Dans un avis plus récent, les ACVM ont annoncé l’entrée en vigueur du Règlement 45-108 sur le financement participatif au Québec, en Ontario, au Manitoba, au Nouveau-Brunswick et en Nouvelle-Écosse. Cette nouvelle dispense est effective depuis le 25 janvier au Québec.

La limite d’investissement par campagne passe maintenant de 1 500 $ à 2 500 $ pour un investisseur non qualifié et atteint 25 000 $ pour un investisseur qualifié (des règles différentes seront toutefois applicables pour les investisseurs ontariens).

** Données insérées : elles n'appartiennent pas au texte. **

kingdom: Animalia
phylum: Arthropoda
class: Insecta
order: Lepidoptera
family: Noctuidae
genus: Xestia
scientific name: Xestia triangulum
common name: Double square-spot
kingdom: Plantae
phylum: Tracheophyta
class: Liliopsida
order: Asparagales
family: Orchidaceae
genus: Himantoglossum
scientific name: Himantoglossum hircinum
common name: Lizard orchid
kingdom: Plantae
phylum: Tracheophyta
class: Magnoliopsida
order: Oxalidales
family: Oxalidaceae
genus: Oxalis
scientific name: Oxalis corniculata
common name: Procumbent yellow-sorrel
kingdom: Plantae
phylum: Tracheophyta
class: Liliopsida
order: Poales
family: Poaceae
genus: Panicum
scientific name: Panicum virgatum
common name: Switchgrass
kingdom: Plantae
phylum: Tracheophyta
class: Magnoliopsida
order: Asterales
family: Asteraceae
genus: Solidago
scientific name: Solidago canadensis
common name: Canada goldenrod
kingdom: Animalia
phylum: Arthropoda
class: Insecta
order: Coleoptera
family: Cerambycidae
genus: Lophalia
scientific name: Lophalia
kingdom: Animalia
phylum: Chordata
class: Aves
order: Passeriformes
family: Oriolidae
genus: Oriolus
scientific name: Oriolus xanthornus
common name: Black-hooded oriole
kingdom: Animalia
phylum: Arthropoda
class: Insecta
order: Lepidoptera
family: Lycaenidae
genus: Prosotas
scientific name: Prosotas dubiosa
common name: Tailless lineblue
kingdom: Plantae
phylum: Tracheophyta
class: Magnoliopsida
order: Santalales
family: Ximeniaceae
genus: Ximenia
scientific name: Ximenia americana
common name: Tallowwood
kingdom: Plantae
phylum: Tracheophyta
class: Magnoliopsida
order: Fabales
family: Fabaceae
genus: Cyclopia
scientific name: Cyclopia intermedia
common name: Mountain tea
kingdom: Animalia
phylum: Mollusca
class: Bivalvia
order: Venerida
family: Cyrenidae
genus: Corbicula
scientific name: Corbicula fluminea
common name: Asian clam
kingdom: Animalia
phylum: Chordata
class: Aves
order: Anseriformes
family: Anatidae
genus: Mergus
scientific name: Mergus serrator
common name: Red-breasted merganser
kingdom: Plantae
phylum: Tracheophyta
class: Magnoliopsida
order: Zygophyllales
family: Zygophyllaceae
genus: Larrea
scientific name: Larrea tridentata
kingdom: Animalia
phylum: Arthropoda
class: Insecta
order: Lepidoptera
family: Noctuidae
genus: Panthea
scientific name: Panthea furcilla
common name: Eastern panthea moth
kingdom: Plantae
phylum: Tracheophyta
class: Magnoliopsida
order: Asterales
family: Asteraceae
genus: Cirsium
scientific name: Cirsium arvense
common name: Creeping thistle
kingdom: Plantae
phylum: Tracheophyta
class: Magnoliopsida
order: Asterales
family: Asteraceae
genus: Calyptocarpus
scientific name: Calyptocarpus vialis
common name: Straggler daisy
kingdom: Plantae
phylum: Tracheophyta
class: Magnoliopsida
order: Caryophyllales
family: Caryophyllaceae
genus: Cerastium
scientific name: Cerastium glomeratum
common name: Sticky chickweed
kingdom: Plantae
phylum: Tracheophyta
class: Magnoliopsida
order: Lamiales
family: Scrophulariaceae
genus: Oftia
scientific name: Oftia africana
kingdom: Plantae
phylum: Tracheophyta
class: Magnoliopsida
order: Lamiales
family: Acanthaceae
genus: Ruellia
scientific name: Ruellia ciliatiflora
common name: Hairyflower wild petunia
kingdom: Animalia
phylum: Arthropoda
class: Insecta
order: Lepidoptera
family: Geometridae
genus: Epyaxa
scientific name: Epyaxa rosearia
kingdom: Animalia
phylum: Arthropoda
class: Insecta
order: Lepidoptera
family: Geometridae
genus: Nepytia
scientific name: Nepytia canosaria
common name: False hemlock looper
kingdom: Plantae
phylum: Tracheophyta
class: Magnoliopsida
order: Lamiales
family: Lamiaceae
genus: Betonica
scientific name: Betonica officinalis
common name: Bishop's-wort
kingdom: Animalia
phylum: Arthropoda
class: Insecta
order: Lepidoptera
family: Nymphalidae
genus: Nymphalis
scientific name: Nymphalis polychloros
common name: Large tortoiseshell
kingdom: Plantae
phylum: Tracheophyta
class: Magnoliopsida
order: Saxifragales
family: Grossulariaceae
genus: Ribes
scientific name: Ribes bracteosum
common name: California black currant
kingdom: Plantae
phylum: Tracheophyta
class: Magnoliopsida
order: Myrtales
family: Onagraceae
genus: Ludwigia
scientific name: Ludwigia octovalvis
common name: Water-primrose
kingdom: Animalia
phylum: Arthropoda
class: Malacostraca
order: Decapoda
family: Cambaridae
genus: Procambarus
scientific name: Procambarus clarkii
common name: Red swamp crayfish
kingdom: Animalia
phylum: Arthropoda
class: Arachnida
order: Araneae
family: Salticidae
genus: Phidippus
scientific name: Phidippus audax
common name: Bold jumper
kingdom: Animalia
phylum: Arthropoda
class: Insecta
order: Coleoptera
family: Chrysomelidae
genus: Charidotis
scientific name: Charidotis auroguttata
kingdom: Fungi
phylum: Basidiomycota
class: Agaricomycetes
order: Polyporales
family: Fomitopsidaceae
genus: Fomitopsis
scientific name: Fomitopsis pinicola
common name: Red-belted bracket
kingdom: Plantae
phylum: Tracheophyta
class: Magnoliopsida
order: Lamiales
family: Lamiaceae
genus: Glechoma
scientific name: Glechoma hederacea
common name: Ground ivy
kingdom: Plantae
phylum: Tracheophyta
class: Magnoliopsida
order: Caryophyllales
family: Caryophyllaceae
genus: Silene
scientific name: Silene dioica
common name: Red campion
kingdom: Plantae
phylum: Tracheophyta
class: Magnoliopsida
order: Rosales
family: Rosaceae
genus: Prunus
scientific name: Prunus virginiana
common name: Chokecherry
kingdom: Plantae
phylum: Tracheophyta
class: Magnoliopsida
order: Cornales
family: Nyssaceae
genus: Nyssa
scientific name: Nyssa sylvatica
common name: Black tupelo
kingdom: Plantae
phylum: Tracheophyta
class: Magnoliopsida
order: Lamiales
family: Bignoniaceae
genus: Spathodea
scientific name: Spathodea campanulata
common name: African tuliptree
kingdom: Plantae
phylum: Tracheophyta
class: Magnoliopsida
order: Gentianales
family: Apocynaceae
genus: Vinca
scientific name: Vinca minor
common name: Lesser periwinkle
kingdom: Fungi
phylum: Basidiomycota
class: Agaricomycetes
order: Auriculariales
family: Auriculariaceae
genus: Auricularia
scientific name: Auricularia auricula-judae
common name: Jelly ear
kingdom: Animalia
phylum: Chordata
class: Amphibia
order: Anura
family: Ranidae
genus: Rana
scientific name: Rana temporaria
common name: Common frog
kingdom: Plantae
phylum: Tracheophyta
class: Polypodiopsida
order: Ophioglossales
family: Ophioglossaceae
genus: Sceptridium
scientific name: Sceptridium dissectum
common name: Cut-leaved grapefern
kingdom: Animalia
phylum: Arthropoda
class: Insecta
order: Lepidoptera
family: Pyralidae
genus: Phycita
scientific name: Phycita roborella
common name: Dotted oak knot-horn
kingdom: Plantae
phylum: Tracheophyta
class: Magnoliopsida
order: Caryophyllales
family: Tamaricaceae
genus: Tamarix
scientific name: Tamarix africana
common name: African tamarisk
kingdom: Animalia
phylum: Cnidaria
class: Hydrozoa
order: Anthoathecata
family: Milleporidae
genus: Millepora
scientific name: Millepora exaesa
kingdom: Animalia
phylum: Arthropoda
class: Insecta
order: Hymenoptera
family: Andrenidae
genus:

Les entreprises ayant recours au financement participatif devront continuer à fournir des informations de base aux investisseurs potentiels, comme l’identité des administrateurs, les objectifs de la campagne et la façon d’utiliser l’argent amassé, et à publier leurs états financiers, ne pouvant toutefois faire aucune publicité ou démarchage. Les futurs actionnaires devront signer un formulaire de reconnaissance du risque et leur investissement ne pourra être fait que sur un portail en ligne autorisé, ce qui n’était pas le cas avec la première dispense.

Ainsi, on retrouve ce message sur le portail GoTroo.com, dispensé suivant la première exemption :

« Le portail de financement GoTroo n’est pas inscrit en vertu de la législation canadienne en valeurs mobilières et ne fournit aucun conseil sur la convenance des titres admissibles ou la qualité de l’investissement. »

Il reste bien sûr très important de protéger les particuliers alléchés par ce type d’investissement. Le crowdfunding étant surtout connu par le grand public sous forme de don ou de récompense, il favorise plutôt un apport financier rapide et non calculé, souvent décidé impulsivement comme l’achat de biens de consommation.

Il est nécessaire d’instruire les particuliers intéressés par ce type d’investissement. Malgré l’encadrement mis en place par les autorités financières canadiennes, cela reste très risqué.

Le phénomène n’étant évidemment pas limité au Canada, quels problèmes pourront naître de l’achat d’actions d’une entreprise à l’étranger par un particulier canadien? Les restrictions et la sécurité offerte par la législation canadienne ne sont pas universelles et des occasions d’affaires plus douteuses pourront malheureusement s’offrir aux internautes. Un mot d’ordre s’impose : prudence.